The present invention relates generally to the field of gimbal type devices and to the field of devices for providing two orthogonal degrees of freedom to a load device. More particularly, the present invention is related to the field of servo controlled, rate stabilizing platforms for sensor systems which are used for guidance systems such as missile guidance systems and surveillance systems for data/intelligence gathering and target tracking.
Traditionally, stabilized sensor platforms have been very high cost systems due to the fact that they are intricate and complex mechanical structures. Packaging of the sensor system on the stabilized platform is an involved process. Volume and weight restrictions are very costly packaging requirements to meet. Stabilized missile sensors require at least two degrees of freedom of movement (azimuth and elevation). These two degrees of freedom of movement have been accomplished in the past by an inner/outer gimbal arrangement of the stabilized platform.

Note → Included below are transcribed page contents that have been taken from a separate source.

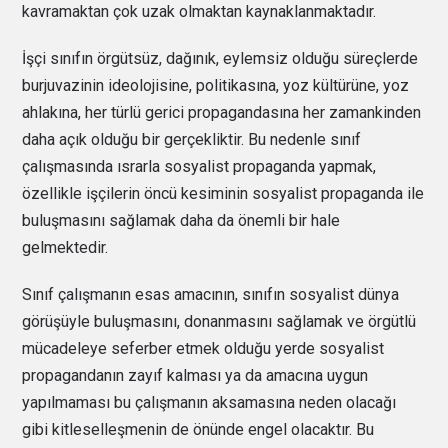
kavramaktan çok uzak olmaktan kaynaklanmaktadır.
İşçi sınıfın örgütsüz, dağınık, eylemsiz olduğu süreçlerde
burjuvazinin ideolojisine, politikasına, yoz kültürüne, yoz
ahlakına, her türlü gerici propagandasına her zamankinden
daha açık olduğu bir gerçekliktir. Bu nedenle sınıf
çalışmasında ısrarla sosyalist propaganda yapmak,
özellikle işçilerin öncü kesiminin sosyalist propaganda ile
buluşmasını sağlamak daha da önemli bir hale
gelmektedir.
Sınıf çalışmanın esas amacının, sınıfın sosyalist dünya
görüşüyle buluşmasını, donanmasını sağlamak ve örgütlü
mücadeleye seferber etmek olduğu yerde sosyalist
propagandanın zayıf kalması ya da amacına uygun
yapılmaması bu çalışmanın aksamasına neden olacağı
gibi kitleselleşmenin de önünde engel olacaktır. Bu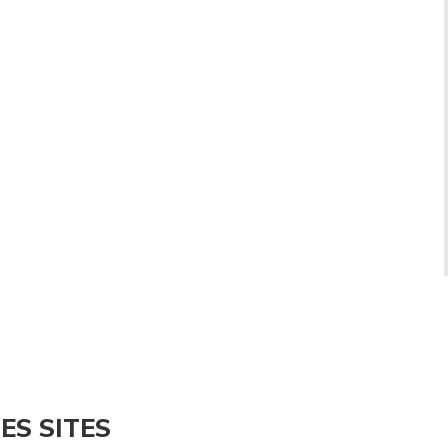
ES SITES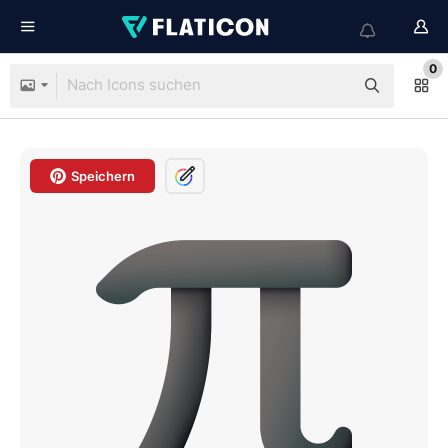
0
Speichern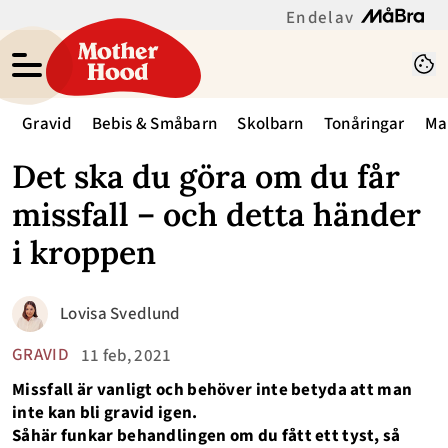
En del av
Gravid
Bebis & Småbarn
Skolbarn
Tonåringar
Ma
Det ska du göra om du får
missfall – och detta händer
i kroppen
Lovisa Svedlund
GRAVID
11 feb, 2021
Missfall är vanligt och behöver inte betyda att man
inte kan bli gravid igen.
Såhär funkar behandlingen om du fått ett tyst, så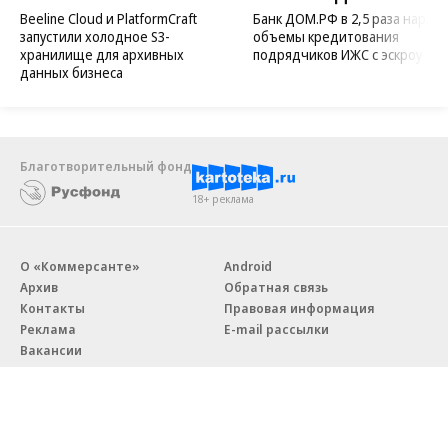
Beeline Cloud и PlatformCraft
Банк ДОМ.РФ в 2,5 раза нараст
запустили холодное S3-
объемы кредитования
хранилище для архивных
подрядчиков ИЖС с эскроу
данных бизнеса
Благотворительный фонд
18+ реклама
О «Коммерсанте»
Android
Архив
Обратная связь
Контакты
Правовая информация
Реклама
E-mail рассылки
Вакансии
18+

To maintain tracking accuracies and pointing error tolerances, the inner and outer gimbals of the platform must be precisely located and their movement must be within a given tolerance. Many schemes in the past have been used to configure the inner and outer gimbals to maintain these precision movements. They have all, however, been very high cost configurations and have restricted the weight and volume limitation of the sensor which ultimately is mounted to the platform. The most common scheme on the outer gimbal alignment has been to cut bearing races into the edge of the gimbal itself with recirculating bearings imbedded into the bearing race. Thus the whole outer gimbal in this prior art design is a complex bearing system in itself. The material used to make the outer gimbal in this design has to be of hardened steel to facilitate the bearing races.
Traditionally, moreover, the inner gimbal torque power unit has been mounted on the inner gimbal itself. This has restricted the size of the torque power unit (such as a servomotor) which limited the available torque to drive the inner gimbal. By mounting the torque unit on the inner gimbal, the sensor packaging was restricted because the torquer or torque power unit took up much of the packaging volume around the inner axis of rotation. Proper sensor operation requires the sensor to be located at the axis of rotation.